ESPE Abstracts

Background: Age at onset of puberty exhibits a remarkable variation mirroring nutritional, environmental, socioeconomic and genetic factors. While large genome-wide association studies identified more than hundred genetic loci associated with age at menarche in girls, knowledge on loci associated with age at pubertal onset in boys is sparse. FSHB/FSHR genetic variants have been shown to affect pubertal timing in girls and reproductive parameters in men.

Objective and hypotheses: To investigate the effect of FSHB c.-211G>T, FSHR c.-29G>A, FSHR c.2039G>A and BMI on pubertal timing in two independent cohorts of healthy peripubertal boys.

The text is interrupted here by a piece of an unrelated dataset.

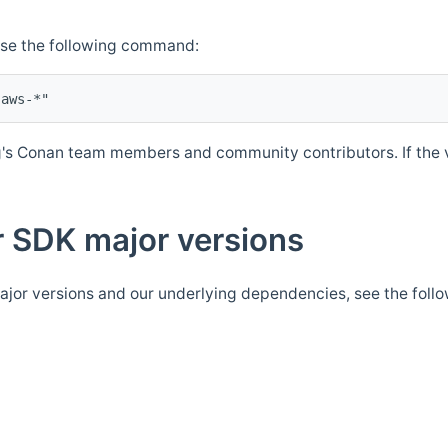
Use the following command:
's Conan team members and community contributors. If the ve
 SDK major versions
jor versions and our underlying dependencies, see the foll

Method: 1130 healthy Danish (longitudinal and cross-sectional data) and 424 Chilean (longitudinal data) boys underwent blood sampling and clinical examinations including orchidometry. Testicular volume ≥4 ml was considered as marker of puberty. Cohorts were standardized on WHO BMI z-scores.

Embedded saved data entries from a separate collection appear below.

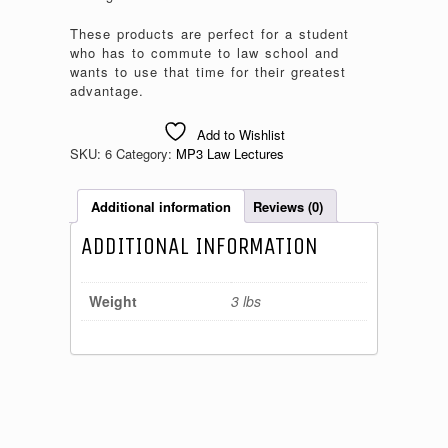
These products are perfect for a student
who has to commute to law school and
wants to use that time for their greatest
advantage.
Add to Wishlist
SKU:
6
Category:
MP3 Law Lectures
Additional information
Reviews (0)
ADDITIONAL INFORMATION
Weight
3 lbs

Results: Age at pubertal onset, BMI and genotype frequencies differed significantly between cohorts. Age at pubertal onset was: Denmark 11.67 (11.59–11.76) years; Chile 11.00 (10.83–11.16) years [mean (95% CI)] (P<0.001). BMI z-score was 0.16 (±0.97) and 1.12 (±1.20) [mean (±SD)] (P<0.001), respectively. All genotype frequencies differed significantly between cohorts (P<0.001, chi-squared test). Age at pubertal onset was associated with 1) BMI z-score in both cohorts (beta=−0.35 years in both cohorts, P<0.001) 2) FSHB c.-211G>T (Denmark: beta=0.16, P=0.03; Chile: beta=0.39, P=0.04; corrected for BMI z-score). In a combined genetic model, FSHR c.-29G>A further modified this effect (Denmark: beta=0.11, P=0.01; Chile: beta=0.22, P=0.02; corrected for BMI z-score): boys with a genetic constellation resulting in weak FSH signalling (FSHB c.-211GT/TT + FSHR c.-29AA) entered puberty 8 (Denmark) and 11 months (Chile) later than boys with the most active FSH signalling (FSHB c.-211GG+FSHR c.-29GG/GA), respectively.

Conclusion: Genetic variation of FSHB, FSHR and BMI affects age at male pubertal onset. The association was observed in two independent cohorts of varying genotype distribution and BMI.